Malaria
and the management of fevers is guided in Uganda by national
strategy and MDG targets
The
Ministry of Health has a Malaria Control Programme team
which develops country ownership
plans with its development partners. The Global Fund
supports Uganda through ACT drugs and in the past with
LLIN. Through the US Government's President's Malaria
Initiative and in relation to maternal health, neonatal
care and reducing opportunistic infections for those with
HIV, LLIN are centrally purchased for distribution to
lower income households and target populations.
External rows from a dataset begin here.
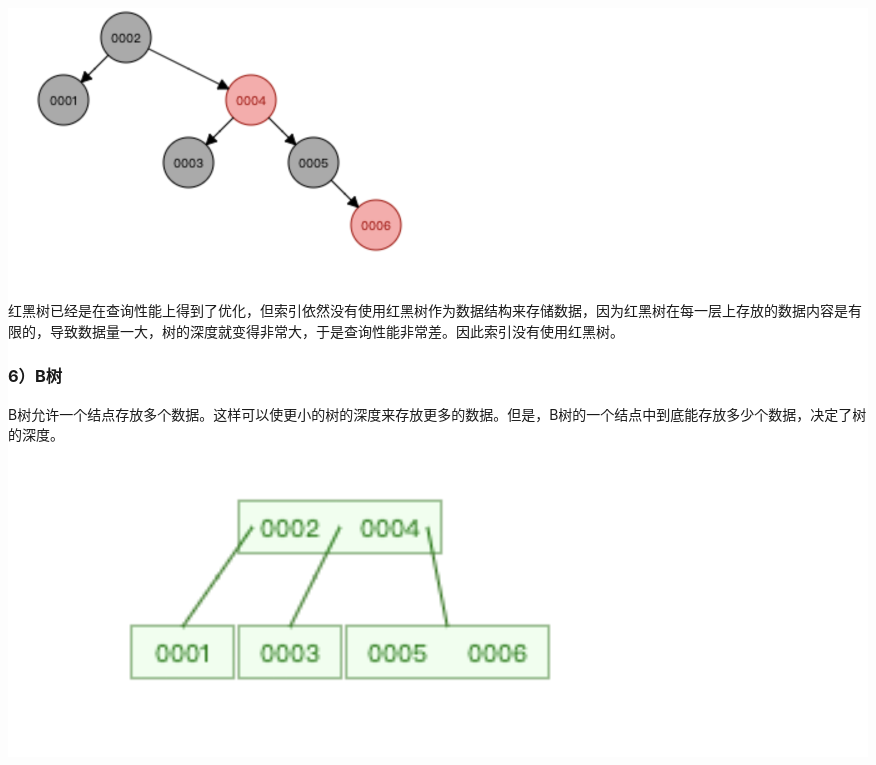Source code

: <img src="img/image-20210517143114665.png" alt="image-20210517143114665" style="zoom:50%;" />

红黑树已经是在查询性能上得到了优化，但索引依然没有使用红黑树作为数据结构来存储数据，因为红黑树在每一层上存放的数据内容是有限的，导致数据量一大，树的深度就变得非常大，于是查询性能非常差。因此索引没有使用红黑树。

### 6）B树

B树允许一个结点存放多个数据。这样可以使更小的树的深度来存放更多的数据。但是，B树的一个结点中到底能存放多少个数据，决定了树的深度。

![image-20210517144044898](img/image-20210517144044898.png)
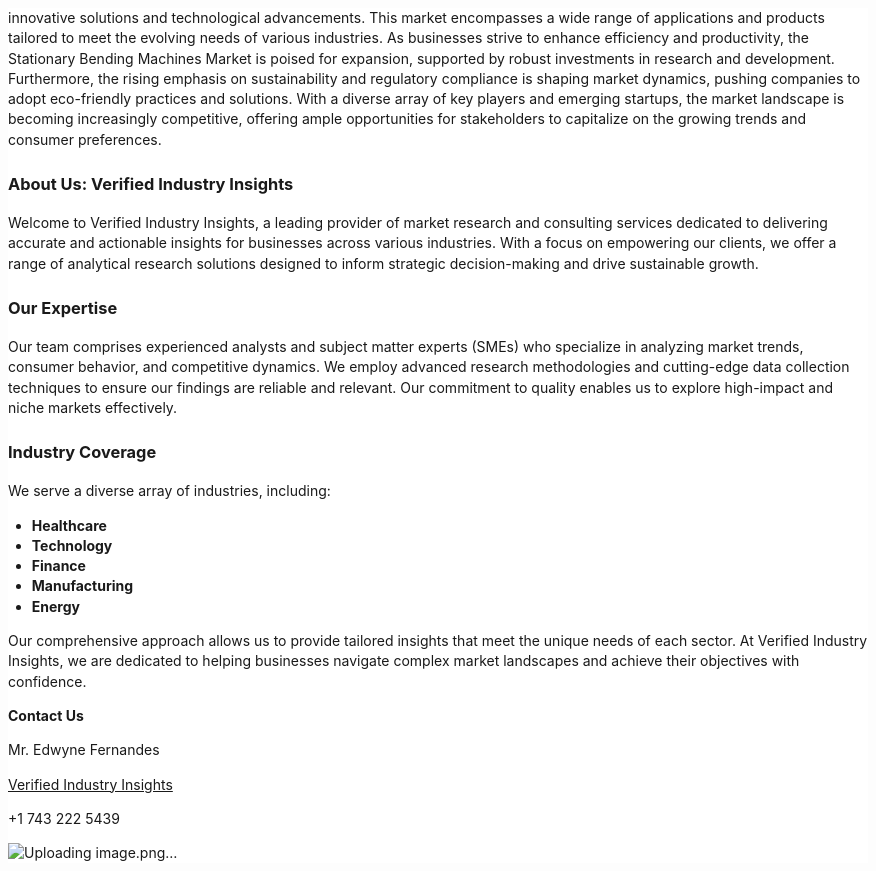 innovative solutions and technological advancements. This market encompasses a wide range of applications and products tailored to meet the evolving needs of various industries. As businesses strive to enhance efficiency and productivity, the Stationary Bending Machines Market is poised for expansion, supported by robust investments in research and development. Furthermore, the rising emphasis on sustainability and regulatory compliance is shaping market dynamics, pushing companies to adopt eco-friendly practices and solutions. With a diverse array of key players and emerging startups, the market landscape is becoming increasingly competitive, offering ample opportunities for stakeholders to capitalize on the growing trends and consumer preferences.</p><h3>About Us: Verified Industry Insights</h3><p>Welcome to Verified Industry Insights, a leading provider of market research and consulting services dedicated to delivering accurate and actionable insights for businesses across various industries. With a focus on empowering our clients, we offer a range of analytical research solutions designed to inform strategic decision-making and drive sustainable growth.</p><h3>Our Expertise</h3><p>Our team comprises experienced analysts and subject matter experts (SMEs) who specialize in analyzing market trends, consumer behavior, and competitive dynamics. We employ advanced research methodologies and cutting-edge data collection techniques to ensure our findings are reliable and relevant. Our commitment to quality enables us to explore high-impact and niche markets effectively.</p><h3>Industry Coverage</h3><p>We serve a diverse array of industries, including:</p><ul><li><strong>Healthcare</strong></li><li><strong>Technology</strong></li><li><strong>Finance</strong></li><li><strong>Manufacturing</strong></li><li><strong>Energy</strong></li></ul><p>Our comprehensive approach allows us to provide tailored insights that meet the unique needs of each sector. At Verified Industry Insights, we are dedicated to helping businesses navigate complex market landscapes and achieve their objectives with confidence.</p><p><strong>Contact Us</strong></p><p>Mr. Edwyne Fernandes</p><p><a href="https://www.verifiedindustryinsights.com/">Verified Industry Insights</a></p><p>+1 743 222 5439</p>
![Uploading image.png…]()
Uganda's
2010 plans note:
"According
to Ministry of Health (MOH) records, malaria accounts
for 25-40% of outpatient visits to health facilities and
is responsible for nearly half of inpatient pediatric
deaths. The most current information about national coverage
of key malaria prevention and control measures in Uganda
comes from the 2006 Demographic and Health Survey. According
to this survey, 16% of households nationwide owned one
or more insecticide-treated nets (ITNs) and 10% of pregnant
women and children under five had slept under an ITN the
night before the survey. The proportion of children under
five treated with an anti malarial drug within 24 hours
of onset of fever was 29%. Only 1% of patients received
artemisinin-based combination therapy (ACT), but it should
be noted that this survey was completed prior to the introduction
of ACTs in Uganda. The proportion of women receiving two
doses of intermittent preventive treatment in pregnancy
(IPTp) was 16%." The
US/ Uganda Country Plan for Malaria is here
The
service delivery challenges facing the implementation
of the national policy are numerous. Malaria, if that
is the cause of the febrile symptoms, is a combination
of a vector (mosquito), a person with malaria parasites
in their blood, a 'bite' from the mosquito, the parasite's
cycle within the mosquito, and a 'bite' of a person who
was not protected by net, long sleeved clothing or another
barrier method. Vectors can be deterred by Indoor Residual
Spraying, or scents (lemon) and chemicals (DEET or Pyrethrum),
or nets - preferably insecticide treated nets. For Ugandans,
long term prophylaxis are not an option, although the
ancient Chinese practice of drinking a tea based on the
Artemisia plant is gaining some interest. Despite IRS
campaigns, compounds around houses being kept dry and
free of places for mosquito to breed, and even in areas
of high net usage, fevers occur and malaria parasites
are blamed if not also being a likely cause. Without effective
recording of the results of all febrile laboratory tests,
or vastly increased access to RDTs, malaria will continue
to be assumed by patients and policy makers as the driver
for fevers. This also means that malaria is a major contributor
to neonatal deaths.
For
a national health service, the availability of ACTs -
a drug that works effectively to kill the parasites in
an affected person and will lead to their recovery - is
a balance of a finite supply of courses of ACT treatment
and the needs of an individual patient/ guardian carrying
a child with a fever and no means for parasitological
testing. Most medics would reasonably make a clinical
assessment and as ACTs do not harm that patient, perhaps
prescribe ACT just to be certain. Free to client ACTs
without free to client RDTs or lab testing places huge
medical ethical pressure on a clinician whilst the public
health consideration remains when the ACTs stocks
will be replaced as proven malaria cases will need them.
Hope Clinic Lukuli has been
interviewed as part of a US National Public Radio programme
on these pressures.
Our
desire is to expand the
availability of free to client RDTs throughout the
community at every drug shop where a patient might try
to self-prescribe and guess the cause of the fever. Through
The Global Fund Round 10, Uganda will implement
its policy for RDTs at health centres III and we hope
that we will be able to bring those free RDTs to our community.